Real-World EHR Application
Applied to the MIMIC-III EHR dataset, CaRTeD successfully extracts clinically meaningful phenotypes and infers plausible causal relationships among them. The inferred causal phenotype network aligns with established medical knowledge (e.g., hypertension → kidney disease, kidney disease → heart failure), and demonstrates improved explainability and interpretability compared to sequential or non-causal baselines.
Implications and Future Directions
Practical Implications
- Healthcare Analytics: The framework enables simultaneous discovery of disease phenotypes and their temporal causal relationships, supporting more nuanced risk modeling, intervention planning, and hypothesis generation in clinical research.
- Generalizability: While demonstrated on EHRs, the methodology is applicable to any domain with high-dimensional, irregularly sampled time series data (e.g., genomics, sensor networks, longitudinal social data).
- Explainability: By integrating causal constraints into the decomposition, the learned representations are more interpretable and actionable for downstream tasks.
Theoretical and Methodological Implications
- Convergence Analysis: The theoretical results provide a foundation for further development of non-convex, constrained tensor decomposition algorithms, particularly in settings with complex regularization.
- Extension to Heterogeneous and Nonlinear Models: The current framework assumes a single, time-invariant DBN structure and linear relationships. Future work could extend to time-varying, subgroup-specific, or nonlinear causal models (e.g., via Gaussian processes or neural networks).
- Handling Mixed Data Types and Confounding: Extensions to mixed continuous/discrete data and explicit modeling of hidden confounders are promising directions, especially for real-world biomedical applications.

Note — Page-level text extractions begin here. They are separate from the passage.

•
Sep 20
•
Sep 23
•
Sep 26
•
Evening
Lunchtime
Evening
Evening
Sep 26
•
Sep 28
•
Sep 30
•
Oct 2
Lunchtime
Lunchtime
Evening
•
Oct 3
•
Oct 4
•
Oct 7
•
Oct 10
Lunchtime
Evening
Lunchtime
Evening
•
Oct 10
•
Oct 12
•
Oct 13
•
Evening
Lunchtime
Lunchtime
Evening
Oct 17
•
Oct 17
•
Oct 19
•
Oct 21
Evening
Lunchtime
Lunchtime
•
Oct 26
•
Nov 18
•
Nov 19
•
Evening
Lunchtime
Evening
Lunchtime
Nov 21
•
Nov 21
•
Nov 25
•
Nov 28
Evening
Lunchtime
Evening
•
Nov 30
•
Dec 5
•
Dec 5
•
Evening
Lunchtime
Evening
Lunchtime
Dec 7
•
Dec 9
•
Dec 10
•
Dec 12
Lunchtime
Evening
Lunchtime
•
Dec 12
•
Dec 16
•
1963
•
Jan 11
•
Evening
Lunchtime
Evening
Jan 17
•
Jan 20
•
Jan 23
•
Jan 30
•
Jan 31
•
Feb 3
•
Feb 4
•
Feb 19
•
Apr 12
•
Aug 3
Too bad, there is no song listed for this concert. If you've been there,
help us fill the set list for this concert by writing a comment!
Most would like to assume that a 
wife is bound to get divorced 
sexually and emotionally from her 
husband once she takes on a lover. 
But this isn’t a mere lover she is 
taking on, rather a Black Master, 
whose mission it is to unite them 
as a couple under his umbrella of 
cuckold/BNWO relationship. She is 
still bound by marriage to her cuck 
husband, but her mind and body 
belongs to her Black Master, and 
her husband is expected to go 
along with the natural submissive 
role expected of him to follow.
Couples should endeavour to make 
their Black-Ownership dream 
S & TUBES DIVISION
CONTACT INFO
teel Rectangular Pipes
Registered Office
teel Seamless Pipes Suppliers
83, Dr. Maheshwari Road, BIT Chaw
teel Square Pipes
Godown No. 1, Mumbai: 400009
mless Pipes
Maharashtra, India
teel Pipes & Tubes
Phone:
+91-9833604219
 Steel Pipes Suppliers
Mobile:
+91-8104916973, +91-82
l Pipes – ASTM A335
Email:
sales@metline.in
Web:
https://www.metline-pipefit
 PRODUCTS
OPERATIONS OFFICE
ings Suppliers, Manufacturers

Strong Numerical Results and Claims
- Superior Recovery: CaRTeD achieves higher similarity and recovery rates for tensor factors, and lower SHD and FDR for causal graphs, compared to state-of-the-art baselines, across a range of noise levels and sample sizes.
- Scalability and Robustness: The method is shown to be scalable to large, sparse datasets and robust to initialization, with warm-start strategies further improving performance.
- First Theoretical Guarantee: The paper provides, to the authors' knowledge, the first convergence guarantee for AO-ADMM-based irregular tensor decomposition with non-convex constraints.
Conclusion
CaRTeD represents a significant methodological advance in the joint modeling of temporal causal structures and high-dimensional, irregular data. Its integration of tensor decomposition and causal discovery, supported by strong empirical and theoretical results, opens new avenues for interpretable, data-driven analysis in healthcare and beyond. Future developments are likely to focus on relaxing model assumptions, incorporating richer data types, and scaling to even larger and more heterogeneous datasets.